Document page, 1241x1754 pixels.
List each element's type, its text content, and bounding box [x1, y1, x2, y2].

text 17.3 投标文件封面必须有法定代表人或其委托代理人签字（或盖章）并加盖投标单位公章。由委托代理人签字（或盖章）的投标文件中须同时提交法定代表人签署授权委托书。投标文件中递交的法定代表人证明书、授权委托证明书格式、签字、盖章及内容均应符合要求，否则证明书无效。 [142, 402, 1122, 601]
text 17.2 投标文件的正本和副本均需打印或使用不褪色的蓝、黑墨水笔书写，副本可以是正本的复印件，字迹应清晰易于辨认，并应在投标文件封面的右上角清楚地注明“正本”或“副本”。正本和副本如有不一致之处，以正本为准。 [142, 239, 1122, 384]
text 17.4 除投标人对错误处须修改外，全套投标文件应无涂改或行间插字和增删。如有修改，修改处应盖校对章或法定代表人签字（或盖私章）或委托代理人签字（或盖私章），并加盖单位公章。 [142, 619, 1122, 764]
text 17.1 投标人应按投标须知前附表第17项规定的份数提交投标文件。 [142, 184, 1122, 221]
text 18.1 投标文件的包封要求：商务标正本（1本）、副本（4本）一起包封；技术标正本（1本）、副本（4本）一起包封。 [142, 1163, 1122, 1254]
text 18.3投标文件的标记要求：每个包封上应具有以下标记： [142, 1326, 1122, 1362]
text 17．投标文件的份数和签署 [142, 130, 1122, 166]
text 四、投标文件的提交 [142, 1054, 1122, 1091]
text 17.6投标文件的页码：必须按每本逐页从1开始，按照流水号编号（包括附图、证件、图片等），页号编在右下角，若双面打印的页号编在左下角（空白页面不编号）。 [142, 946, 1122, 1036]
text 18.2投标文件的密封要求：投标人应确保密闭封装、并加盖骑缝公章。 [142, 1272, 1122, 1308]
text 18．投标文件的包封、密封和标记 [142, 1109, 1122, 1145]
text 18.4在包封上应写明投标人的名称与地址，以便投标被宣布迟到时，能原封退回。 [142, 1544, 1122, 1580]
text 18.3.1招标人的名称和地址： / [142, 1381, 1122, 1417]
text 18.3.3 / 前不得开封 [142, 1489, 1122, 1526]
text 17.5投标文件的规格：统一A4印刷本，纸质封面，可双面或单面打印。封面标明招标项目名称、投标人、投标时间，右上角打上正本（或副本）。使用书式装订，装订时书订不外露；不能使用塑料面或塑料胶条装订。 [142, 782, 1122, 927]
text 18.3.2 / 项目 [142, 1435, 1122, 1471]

+===+

EXERCISE AIM | Could you copy every record above exactly as written?

ANSWER FOR THE TASK |
Document page, 1241x1754 pixels.
List each element's type, its text content, and bounding box [x1, y1, x2, y2].

text 17.3 投标文件封面必须有法定代表人或其委托代理人签字（或盖章）并加盖投标单位公章。由委托代理人签字（或盖章）的投标文件中须同时提交法定代表人签署授权委托书。投标文件中递交的法定代表人证明书、授权委托证明书格式、签字、盖章及内容均应符合要求，否则证明书无效。 [142, 402, 1122, 601]
text 17.2 投标文件的正本和副本均需打印或使用不褪色的蓝、黑墨水笔书写，副本可以是正本的复印件，字迹应清晰易于辨认，并应在投标文件封面的右上角清楚地注明“正本”或“副本”。正本和副本如有不一致之处，以正本为准。 [142, 239, 1122, 384]
text 17.4 除投标人对错误处须修改外，全套投标文件应无涂改或行间插字和增删。如有修改，修改处应盖校对章或法定代表人签字（或盖私章）或委托代理人签字（或盖私章），并加盖单位公章。 [142, 619, 1122, 764]
text 17.1 投标人应按投标须知前附表第17项规定的份数提交投标文件。 [142, 184, 1122, 221]
text 18.1 投标文件的包封要求：商务标正本（1本）、副本（4本）一起包封；技术标正本（1本）、副本（4本）一起包封。 [142, 1163, 1122, 1254]
text 18.3投标文件的标记要求：每个包封上应具有以下标记： [142, 1326, 1122, 1362]
text 17．投标文件的份数和签署 [142, 130, 1122, 166]
text 四、投标文件的提交 [142, 1054, 1122, 1091]
text 17.6投标文件的页码：必须按每本逐页从1开始，按照流水号编号（包括附图、证件、图片等），页号编在右下角，若双面打印的页号编在左下角（空白页面不编号）。 [142, 946, 1122, 1036]
text 18.2投标文件的密封要求：投标人应确保密闭封装、并加盖骑缝公章。 [142, 1272, 1122, 1308]
text 18．投标文件的包封、密封和标记 [142, 1109, 1122, 1145]
text 18.4在包封上应写明投标人的名称与地址，以便投标被宣布迟到时，能原封退回。 [142, 1544, 1122, 1580]
text 18.3.1招标人的名称和地址： / [142, 1381, 1122, 1417]
text 18.3.3 / 前不得开封 [142, 1489, 1122, 1526]
text 17.5投标文件的规格：统一A4印刷本，纸质封面，可双面或单面打印。封面标明招标项目名称、投标人、投标时间，右上角打上正本（或副本）。使用书式装订，装订时书订不外露；不能使用塑料面或塑料胶条装订。 [142, 782, 1122, 927]
text 18.3.2 / 项目 [142, 1435, 1122, 1471]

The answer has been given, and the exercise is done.